Il Sindaco: “Un’opera fondamentale per la città”

Durante la presentazione, il Sindaco di Pavia, Michele Lissia, ha sottolineato l’importanza di questo progetto per il futuro della città:

“L’ex Necchi è un’area che è stata dismessa per troppo tempo e che finalmente torna al centro dell’attenzione. Questo piano rappresenta un’opportunità unica per rigenerare un vuoto urbano, restituendo sicurezza, qualità e connessioni a una zona strategica di Pavia.
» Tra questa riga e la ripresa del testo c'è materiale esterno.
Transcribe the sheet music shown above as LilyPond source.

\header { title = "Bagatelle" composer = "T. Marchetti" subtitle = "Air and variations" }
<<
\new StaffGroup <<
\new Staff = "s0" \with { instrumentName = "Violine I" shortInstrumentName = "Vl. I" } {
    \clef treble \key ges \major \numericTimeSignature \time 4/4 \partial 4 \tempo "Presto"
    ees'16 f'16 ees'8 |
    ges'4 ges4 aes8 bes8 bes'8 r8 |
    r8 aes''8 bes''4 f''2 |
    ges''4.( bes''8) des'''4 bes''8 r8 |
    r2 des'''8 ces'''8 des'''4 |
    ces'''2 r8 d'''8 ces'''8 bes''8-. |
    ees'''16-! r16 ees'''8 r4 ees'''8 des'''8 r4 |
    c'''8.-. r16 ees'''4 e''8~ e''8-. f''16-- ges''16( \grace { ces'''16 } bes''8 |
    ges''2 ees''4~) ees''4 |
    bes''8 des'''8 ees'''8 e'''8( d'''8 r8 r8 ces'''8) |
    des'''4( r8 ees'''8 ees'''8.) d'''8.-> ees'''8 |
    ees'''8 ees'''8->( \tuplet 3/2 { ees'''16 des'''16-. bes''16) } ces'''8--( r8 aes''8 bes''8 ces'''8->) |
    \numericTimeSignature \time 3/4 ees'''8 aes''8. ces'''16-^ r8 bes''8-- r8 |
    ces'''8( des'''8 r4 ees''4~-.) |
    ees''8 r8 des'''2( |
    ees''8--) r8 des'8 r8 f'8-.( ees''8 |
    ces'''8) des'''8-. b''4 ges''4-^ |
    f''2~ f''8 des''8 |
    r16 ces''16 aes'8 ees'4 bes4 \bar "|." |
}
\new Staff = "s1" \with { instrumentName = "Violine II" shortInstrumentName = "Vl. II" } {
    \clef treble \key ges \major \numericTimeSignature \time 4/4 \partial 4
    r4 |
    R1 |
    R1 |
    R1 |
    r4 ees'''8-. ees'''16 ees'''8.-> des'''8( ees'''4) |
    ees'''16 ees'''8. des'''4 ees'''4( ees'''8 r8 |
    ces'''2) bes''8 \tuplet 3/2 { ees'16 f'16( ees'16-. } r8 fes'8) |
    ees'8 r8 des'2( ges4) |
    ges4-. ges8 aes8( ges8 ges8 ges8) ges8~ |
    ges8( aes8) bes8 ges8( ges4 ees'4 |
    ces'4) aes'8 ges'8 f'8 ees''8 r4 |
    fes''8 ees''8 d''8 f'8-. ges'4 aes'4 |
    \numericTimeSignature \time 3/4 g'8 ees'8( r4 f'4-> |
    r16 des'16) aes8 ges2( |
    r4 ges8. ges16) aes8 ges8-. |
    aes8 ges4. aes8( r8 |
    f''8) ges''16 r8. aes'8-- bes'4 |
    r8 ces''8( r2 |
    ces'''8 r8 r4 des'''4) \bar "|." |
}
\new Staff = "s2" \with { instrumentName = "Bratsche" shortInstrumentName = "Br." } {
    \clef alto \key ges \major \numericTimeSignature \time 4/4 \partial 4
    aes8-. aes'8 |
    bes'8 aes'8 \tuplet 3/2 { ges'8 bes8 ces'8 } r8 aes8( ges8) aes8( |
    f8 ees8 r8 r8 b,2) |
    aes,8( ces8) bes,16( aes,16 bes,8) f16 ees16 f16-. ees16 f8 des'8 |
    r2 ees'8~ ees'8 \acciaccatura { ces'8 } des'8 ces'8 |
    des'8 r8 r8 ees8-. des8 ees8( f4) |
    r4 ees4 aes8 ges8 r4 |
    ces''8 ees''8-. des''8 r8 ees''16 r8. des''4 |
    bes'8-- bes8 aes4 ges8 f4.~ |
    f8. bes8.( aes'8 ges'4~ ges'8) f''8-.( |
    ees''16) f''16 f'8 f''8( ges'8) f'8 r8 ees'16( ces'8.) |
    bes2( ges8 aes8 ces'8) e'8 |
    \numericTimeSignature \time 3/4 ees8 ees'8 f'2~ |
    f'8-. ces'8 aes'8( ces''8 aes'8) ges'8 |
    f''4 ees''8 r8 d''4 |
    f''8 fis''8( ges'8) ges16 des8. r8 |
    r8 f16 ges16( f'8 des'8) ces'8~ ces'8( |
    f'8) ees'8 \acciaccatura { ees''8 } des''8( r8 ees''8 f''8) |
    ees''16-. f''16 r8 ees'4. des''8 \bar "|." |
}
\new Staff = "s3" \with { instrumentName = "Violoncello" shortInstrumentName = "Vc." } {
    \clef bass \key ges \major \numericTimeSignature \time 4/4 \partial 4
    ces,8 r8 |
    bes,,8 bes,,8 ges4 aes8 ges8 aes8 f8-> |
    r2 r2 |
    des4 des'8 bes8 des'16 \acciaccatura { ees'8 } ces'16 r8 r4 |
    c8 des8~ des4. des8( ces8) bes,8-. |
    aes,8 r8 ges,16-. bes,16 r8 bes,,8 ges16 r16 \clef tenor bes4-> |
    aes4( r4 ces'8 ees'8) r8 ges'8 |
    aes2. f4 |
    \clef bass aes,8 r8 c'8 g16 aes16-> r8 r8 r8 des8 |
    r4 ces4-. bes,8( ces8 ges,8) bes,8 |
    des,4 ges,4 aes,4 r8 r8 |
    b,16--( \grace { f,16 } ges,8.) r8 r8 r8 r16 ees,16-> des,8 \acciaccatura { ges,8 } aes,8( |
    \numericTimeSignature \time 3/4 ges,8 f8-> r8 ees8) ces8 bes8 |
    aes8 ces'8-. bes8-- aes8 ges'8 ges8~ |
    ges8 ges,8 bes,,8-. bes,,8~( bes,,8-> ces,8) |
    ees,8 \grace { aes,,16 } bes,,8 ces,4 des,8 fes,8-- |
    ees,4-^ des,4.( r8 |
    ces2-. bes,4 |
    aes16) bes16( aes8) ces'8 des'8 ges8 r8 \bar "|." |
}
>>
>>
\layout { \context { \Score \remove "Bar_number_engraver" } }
L’obiettivo è massimizzare il valore sociale e urbanistico di quest’operazione, facendo della sostenibilità e della vivibilità i suoi pilastri.”

Il primo cittadino ha anche annunciato l’avvio di un percorso di condivisione e partecipazione con la comunità, sottolineando l’importanza di fare di questa area un “bene comune”, che appartenga a tutti i cittadini di Pavia.

La visione di Supernova

Il progetto è promosso dalla Supernova, che ha già investito nella zona con la convinzione nel potenziale di attrattività di Pavia. Paolo Signoretti, founder di Supernova, ha dichiarato:

“Abbiamo sempre creduto in Pavia e nel suo futuro, e il Master Plan rappresenta una parte importante della nostra visione per la città. Continueremo il confronto con le istituzioni e la comunità per portare avanti questa trasformazione e avviare i lavori entro il secondo semestre del 2027.”

Prospettive di sviluppo

Il Master Plan per l’area ex Necchi segna l’inizio di una nuova fase per Pavia, con la possibilità di creare un ambiente urbano più moderno, verde e vivibile.

La sfida sarà quella di portare a termine questo progetto in tempi concreti, senza perdere di vista l’importanza di ascoltare le esigenze della cittadinanza e delle istituzioni locali. In questo contesto, il percorso di condivisione e partecipazione sarà essenziale per garantire che il futuro di questa zona di Pavia rispecchi i desideri di tutti i suoi abitanti.